_Exercise brief_: The requested output is every line from the one with "Last Result |" through the last line below, printed exactly.

_The data_:
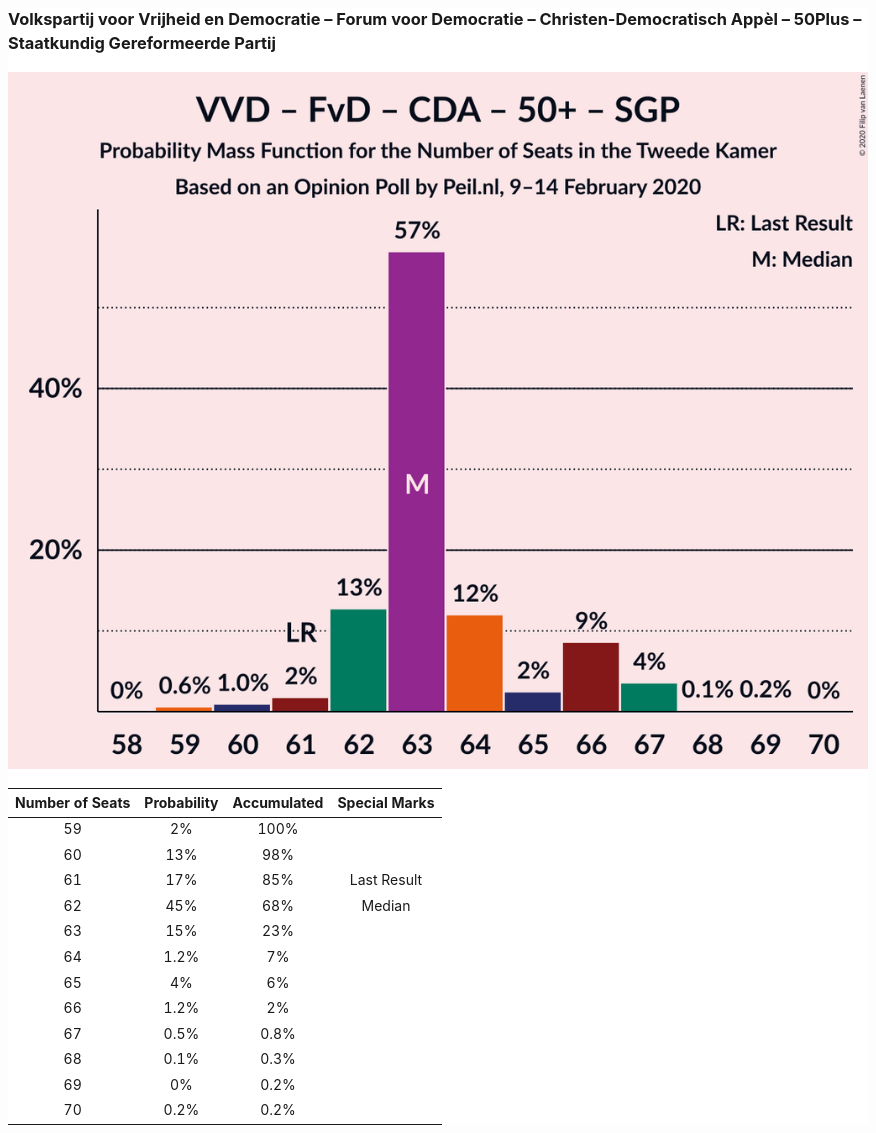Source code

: ### Volkspartij voor Vrijheid en Democratie – Forum voor Democratie – Christen-Democratisch Appèl – 50Plus – Staatkundig Gereformeerde Partij

![Graph with seats probability mass function not yet produced](2020-02-14-Peilnl-coalitions-seats-pmf-vvd–fvd–cda–50–sgp.png "Seats Probability Mass Function")

| Number of Seats | Probability | Accumulated | Special Marks |
|:---------------:|:-----------:|:-----------:|:-------------:|
| 59 | 2% | 100% |  |
| 60 | 13% | 98% |  |
| 61 | 17% | 85% | Last Result |
| 62 | 45% | 68% | Median |
| 63 | 15% | 23% |  |
| 64 | 1.2% | 7% |  |
| 65 | 4% | 6% |  |
| 66 | 1.2% | 2% |  |
| 67 | 0.5% | 0.8% |  |
| 68 | 0.1% | 0.3% |  |
| 69 | 0% | 0.2% |  |
| 70 | 0.2% | 0.2% |  |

_Exercise response_:
| 61 | 17% | 85% | Last Result |
| 62 | 45% | 68% | Median |
| 63 | 15% | 23% |  |
| 64 | 1.2% | 7% |  |
| 65 | 4% | 6% |  |
| 66 | 1.2% | 2% |  |
| 67 | 0.5% | 0.8% |  |
| 68 | 0.1% | 0.3% |  |
| 69 | 0% | 0.2% |  |
| 70 | 0.2% | 0.2% |  |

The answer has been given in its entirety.